(Records supplied begins)
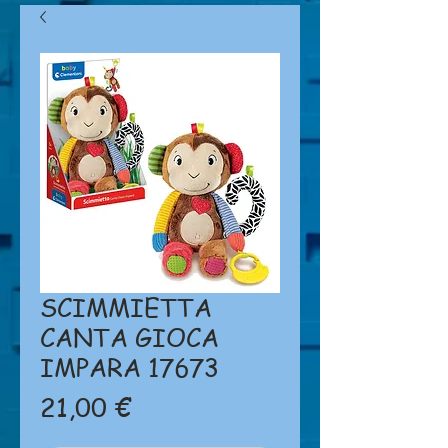
SCIMMIETTA
CANTA GIOCA
IMPARA 17673
Prezzo
21,00 €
(Records supplied ends)
Problem details
Each entry above should be returned exactly as written, minus its pictures.

Solved exercise
SCIMMIETTA
CANTA GIOCA
IMPARA 17673
Prezzo
21,00 €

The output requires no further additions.